A very strong password has between 16-24 random characters, and includes uppercase and lowercase letters, numbers and symbols, or four unrelated words strung together.
‘S’ is for secure
An important indicator of a website’s authenticity is its URL. Before completing an online purchase, confirm the website is security enabled by looking for the letters “https://” at the beginning of the URL.
The letter “s” stands for secure, and means the website is using encryption to help keep information protected. There will also be a padlock icon to the left of the URL in the address bar.
Never share personal information, such as credit card numbers, when using an unsecure server (http) or a public wireless network.
Shopping via mobile app
When shopping online, and particularly during the busy holiday season, only purchase items from trusted and reputable websites.
Cybercriminals have become more sophisticated and are very good at creating phony retail apps with logos that resemble legitimate businesses. Scammers often use these apps to steal identities or infect devices with malware.

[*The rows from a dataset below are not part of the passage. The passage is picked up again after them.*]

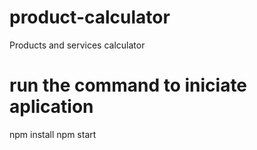 # product-calculator
Products and services calculator

# run the command to iniciate aplication

npm install
npm start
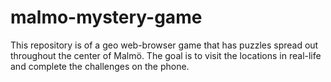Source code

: # malmo-mystery-game
This repository is of a geo web-browser game that has puzzles spread out throughout the center of Malmö. The goal is to visit the locations in real-life and complete the challenges on the phone.
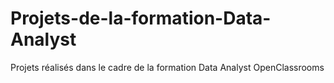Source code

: # Projets-de-la-formation-Data-Analyst
Projets réalisés dans le cadre de la formation Data Analyst OpenClassrooms
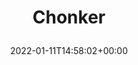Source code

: ---
retweeted: false
source: <a href="https://mobile.twitter.com" rel="nofollow">Twitter Web App</a>
entities:
  hashtags: []
  symbols: []
  user_mentions: []
  urls:
  - url: https://t.co/ReFAIaWmRB
    expanded_url: https://twitter.com/baschtdotcom/status/1480829514397753346
    display_url: twitter.com/baschtdotcom/s…
    indices:
    - '8'
    - '31'
display_text_range:
- '0'
- '31'
favorite_count: '2'
id_str: '1480916919486234629'
truncated: false
retweet_count: '0'
id: '1480916919486234629'
possibly_sensitive: false
created_at: Tue Jan 11 14:58:02 +0000 2022
favorited: false
full_text: Chonker
lang: da
quote_url: https://twitter.com/baschtdotcom/status/1480829514397753346
tags:
- pesos/twitter
date: '2022-01-11T14:58:02+00:00'
src: https://twitter.com/bascht/status/1480916919486234629
original_url: https://twitter.com/bascht/status/1480916919486234629
type: twitter_tweet
text: Chonker
title: 'Chonker

  '

---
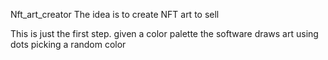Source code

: Nft_art_creator
The idea is to create NFT art to sell

This is just the first step. given a color palette the software draws art using dots picking a random color
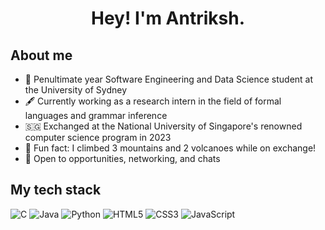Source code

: # <div align="center">Hey! I'm Antriksh.</div>

## About me
- 📖 Penultimate year Software Engineering and Data Science student at the University of Sydney
- 🖋️ Currently working as a research intern in the field of formal languages and grammar inference
- 🇸🇬 Exchanged at the National University of Singapore's renowned computer science program in 2023 
- 🌋 Fun fact: I climbed 3 mountains and 2 volcanoes while on exchange!
- 💬 Open to opportunities, networking, and chats

## My tech stack

![C](https://img.shields.io/badge/c-%2300599C.svg?style=for-the-badge&logo=c&logoColor=white)
![Java](https://img.shields.io/badge/java-%23ED8B00.svg?style=for-the-badge&logo=openjdk&logoColor=white)
![Python](https://img.shields.io/badge/python-3670A0?style=for-the-badge&logo=python&logoColor=ffdd54)
![HTML5](https://img.shields.io/badge/html5-%23E34F26.svg?style=for-the-badge&logo=html5&logoColor=white)
![CSS3](https://img.shields.io/badge/css3-%231572B6.svg?style=for-the-badge&logo=css3&logoColor=white)
![JavaScript](https://img.shields.io/badge/javascript-%23323330.svg?style=for-the-badge&logo=javascript&logoColor=%23F7DF1E)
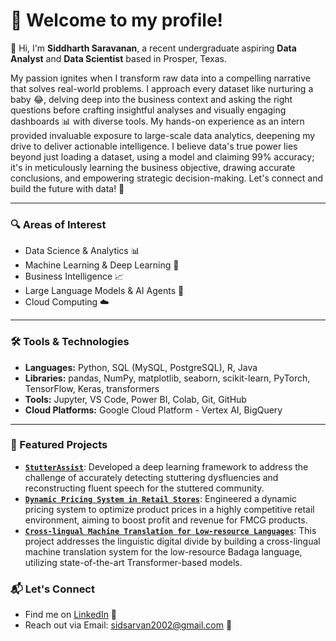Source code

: # 👋 Welcome to my profile!

👋 Hi, I'm **Siddharth Saravanan**, a recent undergraduate aspiring **Data Analyst** and **Data Scientist** based in Prosper, Texas. 

My passion ignites when I transform raw data into a compelling narrative that solves real-world problems. I approach every dataset like nurturing a baby 😂, delving deep into the business context and asking the right questions before crafting insightful analyses and visually engaging dashboards 📊 with diverse tools. My hands-on experience as an intern provided invaluable exposure to large-scale data analytics, deepening my drive to deliver actionable intelligence. I believe data's true power lies beyond just loading a dataset, using a model and claiming 99% accuracy; it's in meticulously learning the business objective, drawing accurate conclusions, and empowering strategic decision-making. Let's connect and build the future with data! 🤝

---

### 🔍 Areas of Interest
-   Data Science & Analytics 📊
-   Machine Learning & Deep Learning 🧠
-   Business Intelligence 📈
-   Large Language Models & AI Agents 🤖
-   Cloud Computing ☁️
  
---

### 🛠️ Tools & Technologies
- **Languages:** Python, SQL (MySQL, PostgreSQL), R, Java
- **Libraries:** pandas, NumPy, matplotlib, seaborn, scikit-learn, PyTorch, TensorFlow, Keras, transformers
- **Tools:** Jupyter, VS Code, Power BI, Colab, Git, GitHub
- **Cloud Platforms:** Google Cloud Platform - Vertex AI, BigQuery

---
<!--
### 📌 Featured Projects
- [`canmanage`](https://github.com/Siddharth-Saravanan/canmanage): A full-stack task management app built as part of an academic project; deployed on Vercel
  
- [`Cross-lingual Translation`](https://github.com/Siddharth-Saravanan/Cross-lingual-Translation-using-Transformer-Models-English-and-Badaga): Transformer-based approach for English ↔ Badaga language translation
  
- [`Nand2Tetris Logic Simulation`](https://github.com/Siddharth-Saravanan/Simulation-of-Logic-Gates-using-Nand2Tetris-16-bit-HACK-CPU): Logic gate simulation using a 16-bit HACK CPU architecture

---
-->

### 📌 Featured Projects

-   **[`StutterAssist`](https://github.com/Siddharth-Saravanan/StutterAssist)**:
Developed a deep learning framework to address the challenge of accurately detecting stuttering dysfluencies and reconstructing fluent speech for the stuttered community.
-   **[`Dynamic Pricing System in Retail Stores`](https://github.com/Siddharth-Saravanan/Retail-Stores-Pricing-Optimization)**:
Engineered a dynamic pricing system to optimize product prices in a highly competitive retail environment, aiming to boost profit and revenue for FMCG products.
-   **[`Cross-lingual Machine Translation for Low-resource Languages`](https://github.com/Siddharth-Saravanan/Retail-Stores-Pricing-Optimization/blob/main/README.md)**:
This project addresses the linguistic digital divide by building a cross-lingual machine translation system for the low-resource Badaga language, utilizing state-of-the-art Transformer-based models.

### 📬 Let's Connect
- Find me on [LinkedIn](https://www.linkedin.com/in/sidsarvan/) 💼<!-- replace -->
- Reach out via Email: [sidsarvan2002@gmail.com](mailto:sidsarvan2002@gmail.com) 📧 <!-- replace -->
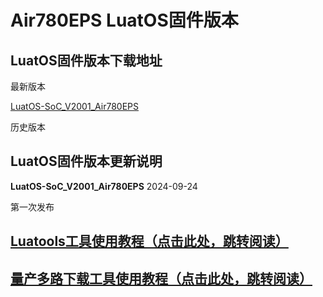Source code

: # Air780EPS LuatOS固件版本## LuatOS固件版本下载地址最新版本[LuatOS-SoC_V2001_Air780EPS](https://gitee.com/openLuat/LuatOS/releases/download/v2001.ec7xx.release/LuatOS-SoC_V2001_Air780EPS.soc)历史版本## LuatOS固件版本更新说明**LuatOS-SoC_V2001_Air780EPS** 2024-09-24第一次发布## [Luatools工具使用教程（点击此处，跳转阅读）](https://docs.openluat.com/Luatools/)## [量产多路下载工具使用教程（点击此处，跳转阅读）](https://docs.openluat.com/multi_download/)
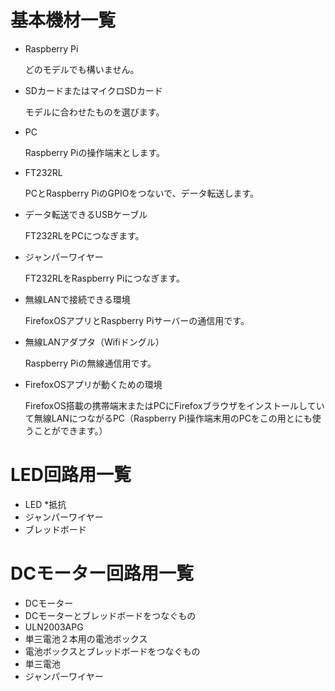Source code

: # 基本機材一覧
* Raspberry Pi

  どのモデルでも構いません。

* SDカードまたはマイクロSDカード

  モデルに合わせたものを選びます。

* PC

  Raspberry Piの操作端末とします。

* FT232RL

  PCとRaspberry PiのGPIOをつないで、データ転送します。

* データ転送できるUSBケーブル

  FT232RLをPCにつなぎます。

* ジャンパーワイヤー

  FT232RLをRaspberry Piにつなぎます。

* 無線LANで接続できる環境

  FirefoxOSアプリとRaspberry Piサーバーの通信用です。

* 無線LANアダプタ（Wifiドングル）

  Raspberry Piの無線通信用です。

* FirefoxOSアプリが動くための環境

  FirefoxOS搭載の携帯端末またはPCにFirefoxブラウザをインストールしていて無線LANにつながるPC（Raspberry Pi操作端末用のPCをこの用とにも使うことができます。）



# LED回路用一覧
* LED
*抵抗
* ジャンパーワイヤー
* ブレッドボード

# DCモーター回路用一覧
* DCモーター
* DCモーターとブレッドボードをつなぐもの
* ULN2003APG
* 単三電池２本用の電池ボックス
* 電池ボックスとブレッドボードをつなぐもの
* 単三電池
* ジャンパーワイヤー
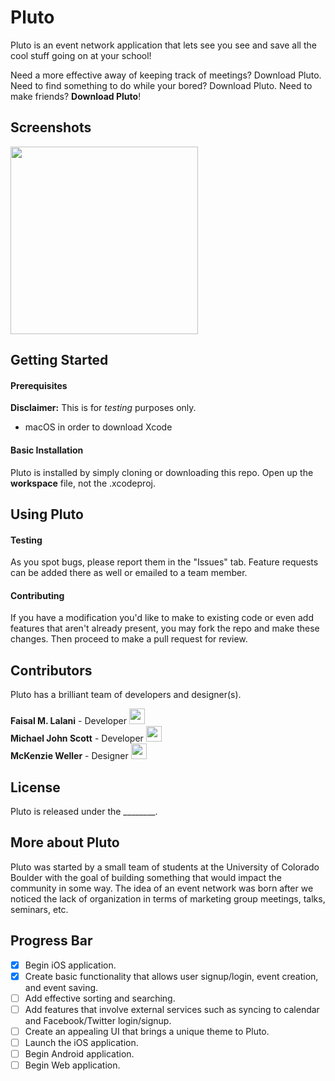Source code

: # Pluto

Pluto is an event network application that lets see you see and save all the cool stuff going on at your school!

Need a more effective away of keeping track of meetings? Download Pluto. Need to find something to do while your bored? Download Pluto. Need to make friends? **Download Pluto**!

## Screenshots

<img src="http://i.imgur.com/MTgVnpu.jpg" width="300">

## Getting Started

#### Prerequisites

__Disclaimer:__ This is for _testing_ purposes only.

* macOS in order to download Xcode

#### Basic Installation

Pluto is installed by simply cloning or downloading this repo. Open up the **workspace** file, not the .xcodeproj.

## Using Pluto

#### Testing

As you spot bugs, please report them in the "Issues" tab. Feature requests can be added there as well or emailed to a team member.

#### Contributing

If you have a modification you'd like to make to existing code or even add features that aren't already present, you may fork the repo and make these changes. Then proceed to make a pull request for review.

## Contributors

Pluto has a brilliant team of developers and designer(s).

**Faisal M. Lalani** - Developer [<img src="https://github.com/favicon.ico" width="25">](https://github.com/faisalmlalani)  
**Michael John Scott** - Developer [<img src="https://github.com/favicon.ico" width="25">](https://github.com/JMichaelScott)  
**McKenzie Weller** - Designer [<img src="https://github.com/favicon.ico" width="25">](https://github.com/pikawolfy)

## License

Pluto is released under the ________.

## More about Pluto

Pluto was started by a small team of students at the University of Colorado Boulder with the goal of building something that would impact the community in some way. The idea of an event network was born after we noticed the lack of organization in terms of marketing group meetings, talks, seminars, etc.

## Progress Bar

- [x] Begin iOS application.
- [x] Create basic functionality that allows user signup/login, event creation, and event saving.
- [ ] Add effective sorting and searching.
- [ ] Add features that involve external services such as syncing to calendar and Facebook/Twitter login/signup.
- [ ] Create an appealing UI that brings a unique theme to Pluto.
- [ ] Launch the iOS application.
- [ ] Begin Android application.
- [ ] Begin Web application.
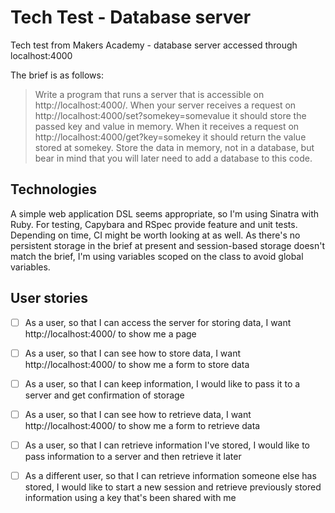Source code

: # Tech Test - Database server

Tech test from Makers Academy - database server accessed through localhost:4000

The brief is as follows:

> Write a program that runs a server that is accessible on http://localhost:4000/. When your server receives a request on http://localhost:4000/set?somekey=somevalue it should store the passed key and value in memory. When it receives a request on http://localhost:4000/get?key=somekey it should return the value stored at somekey. Store the data in memory, not in a database, but bear in mind that you will later need to add a database to this code.


## Technologies

A simple web application DSL seems appropriate, so I'm using Sinatra with Ruby. For testing, Capybara and RSpec provide feature and unit tests. Depending on time, CI might be worth looking at as well. As there's no persistent storage in the brief at present and session-based storage doesn't match the brief, I'm using variables scoped on the class to avoid global variables.

## User stories

- [ ] As a user, so that I can access the server for storing data, I want http://localhost:4000/ to show me a page

- [ ] As a user, so that I can see how to store data, I want http://localhost:4000/ to show me a form to store data

- [ ] As a user, so that I can keep information, I would like to pass it to a server and get confirmation of storage

- [ ] As a user, so that I can see how to retrieve data, I want http://localhost:4000/ to show me a form to retrieve data

- [ ] As a user, so that I can retrieve information I've stored, I would like to pass information to a server and then retrieve it later

- [ ] As a different user, so that I can retrieve information someone else has stored, I would like to start a new session and retrieve previously stored information using a key that's been shared with me
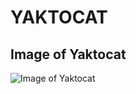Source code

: # YAKTOCAT
## Image of Yaktocat

![Image of Yaktocat](https://octodex.github.com/images/yaktocat.png)
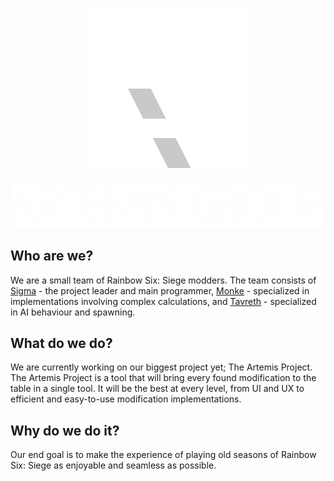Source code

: <p align="center">
  <img src="https://github.com/ArtemisDevGroup/.github/blob/main/profile/logo.png" width="256" height="256"/>
</p>

![Artemis Group](https://github.com/ArtemisDevGroup/.github/blob/main/profile/ArtemisGroup.png)
## Who are we?
We are a small team of Rainbow Six: Siege modders. The team consists of [Sigma](https://github.com/Sigma0014) - the project leader and main programmer, [Monke](https://github.com/Monke-exe) - specialized in implementations involving complex calculations, and [Tavreth](https://github.com/Intifofo) - specialized in AI behaviour and spawning.

## What do we do?
We are currently working on our biggest project yet; The Artemis Project. The Artemis Project is a tool that will bring every found modification to the table in a single tool. It will be the best at every level, from UI and UX to efficient and easy-to-use modification implementations.

## Why do we do it?
Our end goal is to make the experience of playing old seasons of Rainbow Six: Siege as enjoyable and seamless as possible.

Verify an app’s authenticity by downloading it from the company’s official website. If downloading from an app store, avoid being the first to download a new shopping app, keep an eye out for misspellings in the app description and read ratings and reviews prior to downloading the app.
Online vigilance is vital
While it’s always important to remain vigilant about online security, the need for caution when cybershopping is heightened during the holidays. Remember to keep receipts as well as shipping and tracking information, and regularly monitor credit card activity to ensure there are no fraudulent charges.
Online shoppers should also avoid using debit cards, because access to the card could provide a hacker with the immediate ability to empty a shopper’s bank accounts. By contrast, many credit cards have theft protection in case of unauthorized use.